Looking into Ormiston Gorge
We left Glen Helen just as the first glimmer of sunrise was on the horizon. Ormiston Gorge is well known in Central Australia and is very picturesque, so our aim was to photograph it from one of two vantage points, both focusing on a wonderful red river gum sitting on a headland at the gorge’s entrance.
The wonderful gum at the top of the hill, Ormiston Gorge
I photographed this tree probably 20 years ago on a Central Australian photography tour with Doug and Ruby Spowart. Back then I was shooting on 4x5” film and I can remember being a little disappointed with the results because an early morning breeze was moving the branches, creating unwanted blur.

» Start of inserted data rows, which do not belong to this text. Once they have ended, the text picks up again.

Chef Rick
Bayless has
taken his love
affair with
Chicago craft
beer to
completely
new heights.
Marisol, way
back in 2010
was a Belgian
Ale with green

Although the morning was still down the bottom, by the time we got up to the top of the hill, the breeze was back again and so I wondered if the morning would be a repeat of my earlier adventure. Essentially it was, but who cares! It was simply magical up the top and I managed to get some great photos anyway – as did most of the group. We found a spot below the tree and shot it looking up, with the red Ormiston cliffs as a backdrop. There was also a great contra-jour shot looking down into the canyon as the sun peeped over the horizon.

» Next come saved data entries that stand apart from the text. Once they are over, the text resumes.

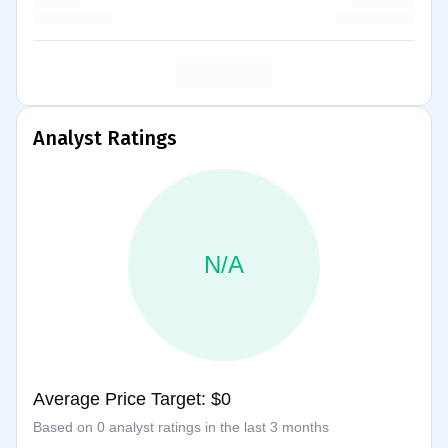
Analyst Ratings
N/A
Average Price Target: $0
Based on 0 analyst ratings in the last 3 months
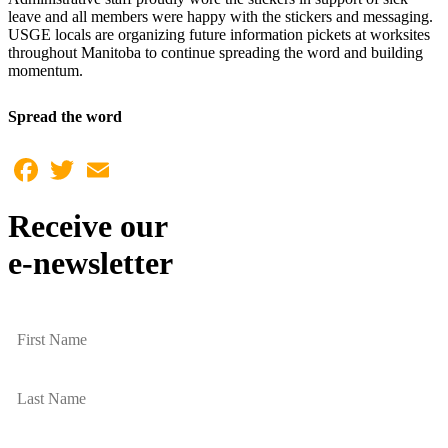
leave and all members were happy with the stickers and messaging.
USGE locals are organizing future information pickets at worksites
throughout Manitoba to continue spreading the word and building
momentum.
Spread the word
Facebook
Twitter
Email
Receive our
e-newsletter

While I was up the top, Tony was at the half way point with the rest of the group, also getting some really strong graphical images of the tree from a lower angle. I will send Tony up the top next time, I think!
A lone tree at Tylers Pass
Felix - just outside Kings Canyon Phillipa was also pretty keen on the dead tree... Alan was never far away when the light was good! Mark, making the most of that dead tree!
We returned to Glen Helen, packed our bags and headed off for Kings Canyon. Just before the bitumen ran out, we stopped at Tylers Pass which sits in the middle of the most wonderful rolling hills. Although the light was a little hot, there was still plenty to photograph, especially with a telephoto and if you could eliminate the horizon from your composition.
The dead tree and some magical pink clouds
The next few hours were on the rough Mereenie Loop Road itself. It certainly shakes you around, but the landscape is spectacular. In some parts you’re not supposed to stop because it is Aboriginal land, but eventually the road smooths out and you head into Kings Canyon.
Looking towards Carmichael Crag
We arrived an hour or so before sunset, so we scouted around for a location, settling on a position in front of the George Gill Range and Carmichael Crag. What a wonderful evening, watching the sun slowly dropping and the colours of the outback erupting all around. We had the most amazing clouds above a dead tree with an incredible backdrop – I will never forget this evening or the smiles on everyone’s faces as they madly pressed their shutter releases!
Lorri at the end of a magical night
That night is another swag adventure, enjoying the warmth of a camp fire and snuggling into a swag, tired and happy. (However, for future trips, we will stay in a hotel so we just have a single night in a swag.)
Our second camp fire. Dinner is cooking!